As part of the Ice 3 trial, Dr Tomkovich and colleagues at 18 centres across the US have been studying cryoablation as a primary treatment for breast cancer without surgical lumpectomy. Starting in 2014, the researchers began performing cryoablation on women aged 60 years and over with biopsy-proven, low-risk breast cancer. The patients undergo the procedure, which takes less than an hour, and are then followed for recurrence with mammography at six and 12 months and then annually for five years.
As of now, the researchers have three-year follow-up data on about 20 patients and two-year follow-up data on more than 75 patients. The preliminary results have been very promising. The procedure was successfully completed in all patients, and no serious adverse events have been reported. Only one patient experienced a recurrence, giving the procedure a 99.4 per cent success rate so far.

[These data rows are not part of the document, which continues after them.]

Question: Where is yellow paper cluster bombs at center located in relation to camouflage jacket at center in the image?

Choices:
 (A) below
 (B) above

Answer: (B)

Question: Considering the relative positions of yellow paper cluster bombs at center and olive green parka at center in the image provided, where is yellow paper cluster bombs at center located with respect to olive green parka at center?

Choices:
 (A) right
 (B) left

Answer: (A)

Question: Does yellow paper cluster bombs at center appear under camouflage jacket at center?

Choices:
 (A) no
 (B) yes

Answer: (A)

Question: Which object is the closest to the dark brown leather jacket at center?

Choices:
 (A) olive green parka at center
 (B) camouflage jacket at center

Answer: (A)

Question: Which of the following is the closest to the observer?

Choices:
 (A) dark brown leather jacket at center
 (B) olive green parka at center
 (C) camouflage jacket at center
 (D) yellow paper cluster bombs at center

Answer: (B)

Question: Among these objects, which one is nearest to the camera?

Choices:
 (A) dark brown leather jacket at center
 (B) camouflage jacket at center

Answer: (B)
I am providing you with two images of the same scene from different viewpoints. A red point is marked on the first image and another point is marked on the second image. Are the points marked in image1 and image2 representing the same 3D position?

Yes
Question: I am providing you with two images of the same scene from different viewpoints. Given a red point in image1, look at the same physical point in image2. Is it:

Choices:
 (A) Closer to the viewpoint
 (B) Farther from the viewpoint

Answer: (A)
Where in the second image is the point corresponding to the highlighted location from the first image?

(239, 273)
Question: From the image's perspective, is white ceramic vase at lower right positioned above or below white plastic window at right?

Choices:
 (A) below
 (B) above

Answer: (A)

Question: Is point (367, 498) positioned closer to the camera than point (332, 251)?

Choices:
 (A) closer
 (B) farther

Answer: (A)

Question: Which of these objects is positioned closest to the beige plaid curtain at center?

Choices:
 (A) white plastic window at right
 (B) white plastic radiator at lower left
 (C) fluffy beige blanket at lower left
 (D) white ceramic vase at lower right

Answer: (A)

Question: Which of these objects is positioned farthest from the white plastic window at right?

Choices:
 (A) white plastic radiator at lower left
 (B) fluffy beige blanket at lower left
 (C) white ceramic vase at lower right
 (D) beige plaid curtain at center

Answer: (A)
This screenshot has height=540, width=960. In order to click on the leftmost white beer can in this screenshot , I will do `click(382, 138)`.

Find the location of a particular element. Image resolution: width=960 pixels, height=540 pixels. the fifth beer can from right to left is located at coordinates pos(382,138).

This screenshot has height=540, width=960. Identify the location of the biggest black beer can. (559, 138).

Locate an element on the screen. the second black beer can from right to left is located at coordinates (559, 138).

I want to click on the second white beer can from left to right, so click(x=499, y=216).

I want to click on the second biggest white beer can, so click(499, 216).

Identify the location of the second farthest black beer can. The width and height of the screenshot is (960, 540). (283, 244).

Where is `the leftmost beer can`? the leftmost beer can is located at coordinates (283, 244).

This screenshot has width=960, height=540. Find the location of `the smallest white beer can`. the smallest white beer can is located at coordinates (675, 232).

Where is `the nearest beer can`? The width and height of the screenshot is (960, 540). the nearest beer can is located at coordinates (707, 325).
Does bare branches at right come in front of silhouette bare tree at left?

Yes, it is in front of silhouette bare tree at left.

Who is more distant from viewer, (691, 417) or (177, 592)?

“Lumpectomy is 90 to 95 per cent effective at removing cancer,” Dr Tomkovich said. “We were going for something close to that, but our preliminary results have been even better. We’re getting the same results at 18 centres around the country.”
Cryoablation has advantages over ablation techniques that use heat to destroy tumours. For one, tissue retains its appearance when frozen, while heating tends to deform it, making imaging less reliable. In addition, there is preliminary evidence from studies on mice that cryoablation can stimulate an immune system response against cancer cells in the body.
Final results of the study will be published when five-year follow-up data is available for all the women who were treated.
“If it’s proven that cryoablation works, then some women might be more inclined to opt for it over surgery,” Dr Tomkovich said.